Le décret, dont les détails ont été relayés par la Maison Blanche, prévoit la possibilité d'appliquer des droits de douane  "ad valorem"  (un pourcentage de la valeur des marchandises) sur les importations américaines en provenance de tout pays approvisionnant Cuba en pétrole, que ce soit de manière directe ou indirecte. Bien que le taux exact de ces tarifs n'ait pas été divulgué, la menace est claire : les alliés commerciaux des États-Unis commerçant avec Cuba pourraient voir leurs propres exportations vers le marché américain pénalisées.


Cette initiative juridique s'appuie sur la déclaration renouvelée d'un  "état d'urgence nationale"  concernant Cuba, un cadre légal utilisé pour justifier des sanctions économiques. L'administration Trump accuse formellement le gouvernement cubain de soutenir des « États hostiles » comme la Russie, la Chine et l'Iran, ainsi que des organisations désignées comme terroristes, contribuant ainsi à une déstabilisation régionale.


La réaction cubaine a été immédiate et véhémente. Le ministre des Affaires étrangères, Bruno Rodriguez, a qualifié le décret d'  "acte brutal d'agression" , dénonçant un blocus économique qu'il estime être "le plus long et le plus cruel de l'histoire". Cette escalade intervient dans un contexte où Washington a déjà pris le contrôle du secteur pétrolier du Venezuela, historiquement le principal fournisseur de l'île, depuis les années 2000, resserrant ainsi un étau économique déjà très serré.


Cette manœuvre est analysée par des observateurs internationaux comme une tentative de forcer un changement de régime à La Havane en exacerbant les pénuries énergétiques, qui pourraient paralyser l'économie et générer un mécontentement populaire. Elle place également les partenaires traditionnels de Cuba, comme le Mexique ou certains pays d'Amérique latine, dans une position délicate, les forçant à choisir entre leurs relations avec Washington et leur solidarité avec La Havane.

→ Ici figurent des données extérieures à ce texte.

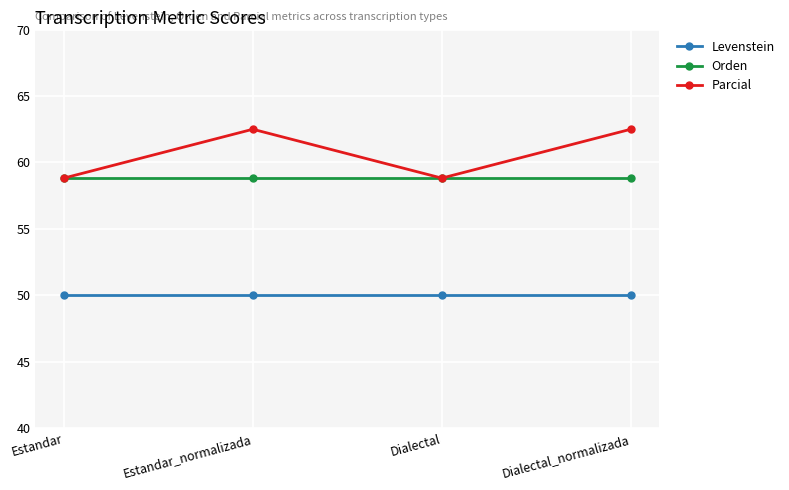

True or false: Levenstein and Parcial intersect in this chart.

False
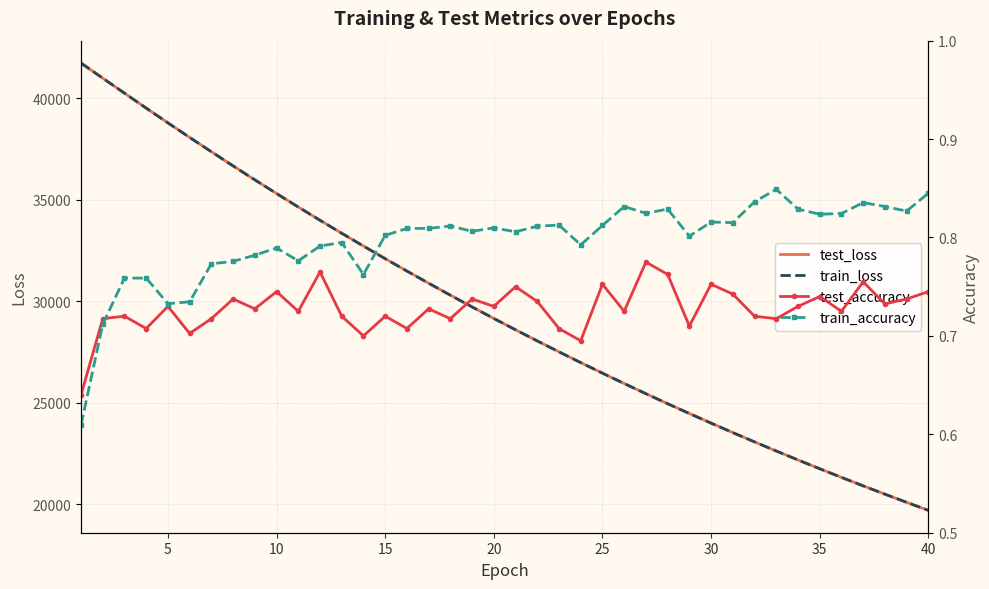

How many test_accuracy values are between 0 and 1?

40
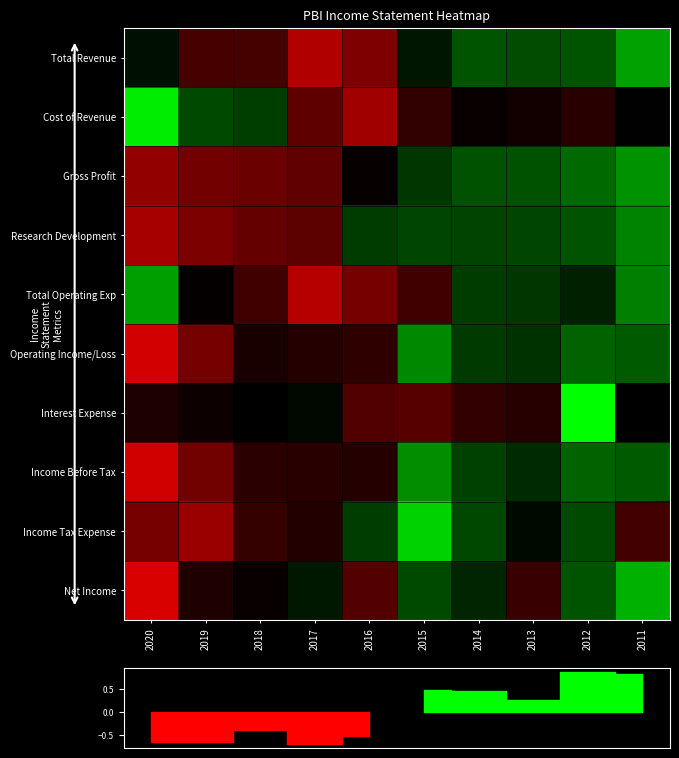

Which series has the largest range (max minus min)?

Cost of Revenue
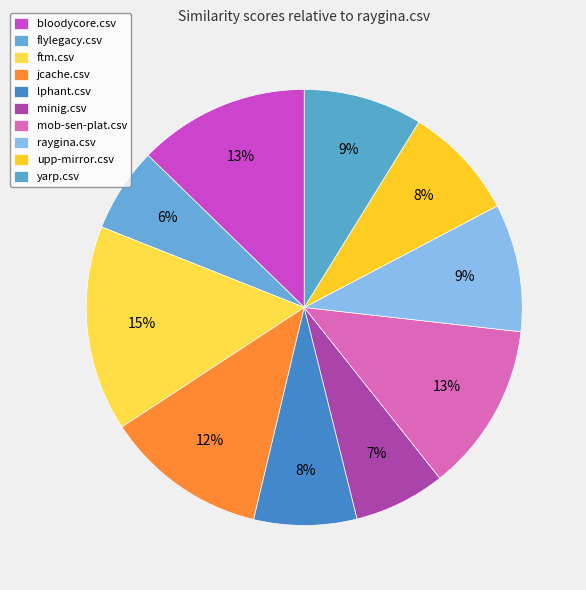

To the nearest percent, what is the combined percentage of upp-mirror.csv and mob-sen-plat.csv?

21%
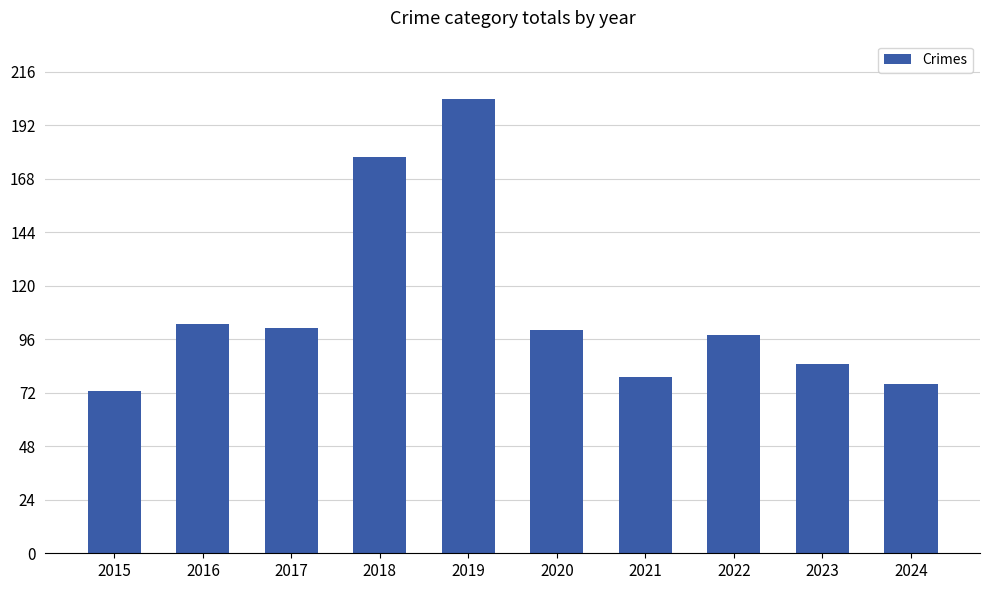

At which label does the data first exceed 100?

2016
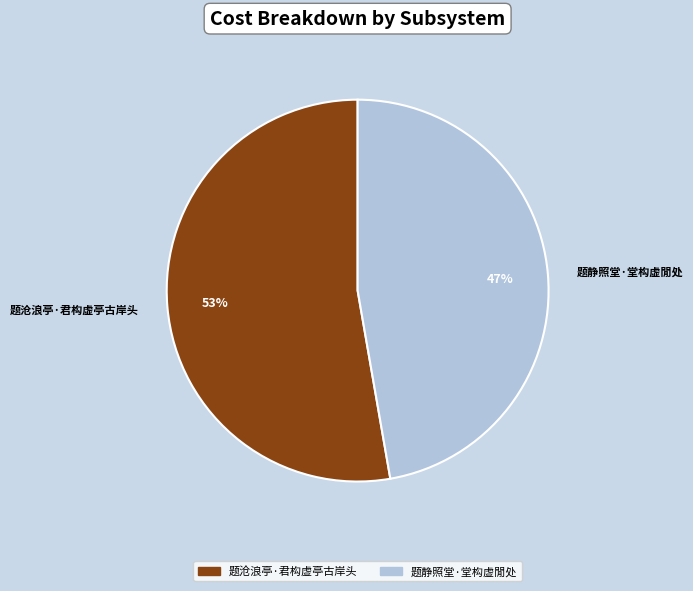

The 题静照堂·堂构虚閒处 slice represents 33% of the pie. True or false?

False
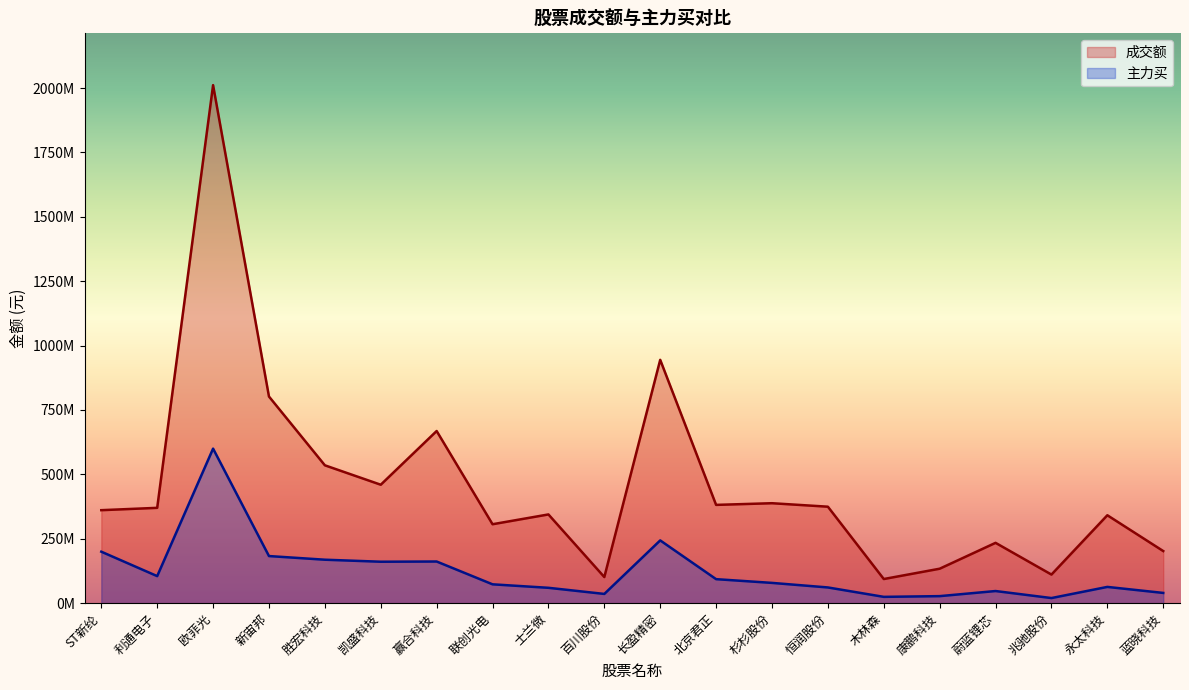

Which category has the highest value in the 成交额_线 series?

欧菲光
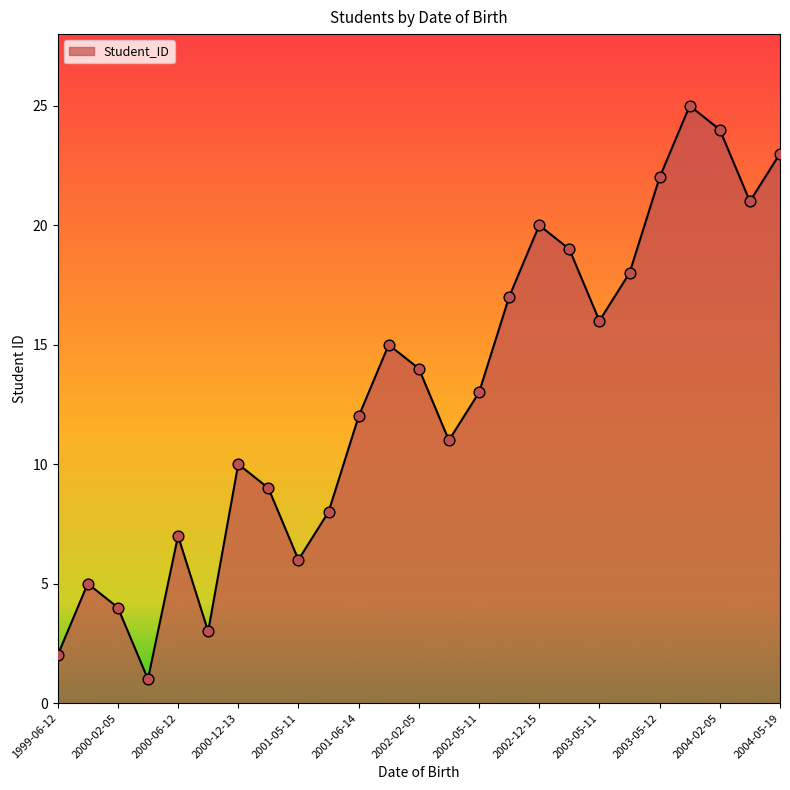

What is the maximum value shown in the chart?

25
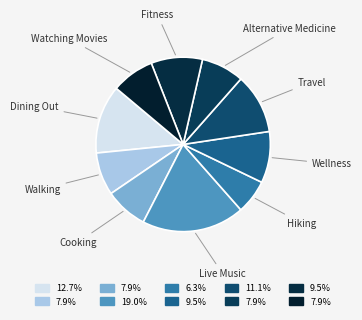

Is there a majority slice in this chart?

No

En brandissant l'arme tarifaire contre les alliés de Cuba, Donald Trump ouvre un nouveau front dans une guerre économique vieille de six décennies. Cette stratégie du « maximum de pression » cherche à transformer chaque livraison de pétrole en un dilemme diplomatique et commercial. Alors que La Havane se prépare à affronter une nouvelle vague de restrictions, la communauté internationale observe, partagée entre la crainte d'une aggravation de la crise humanitaire sur l'île et les calculs géopolitiques d'une confrontation qui dépasse désormais largement le cadre des Caraïbes.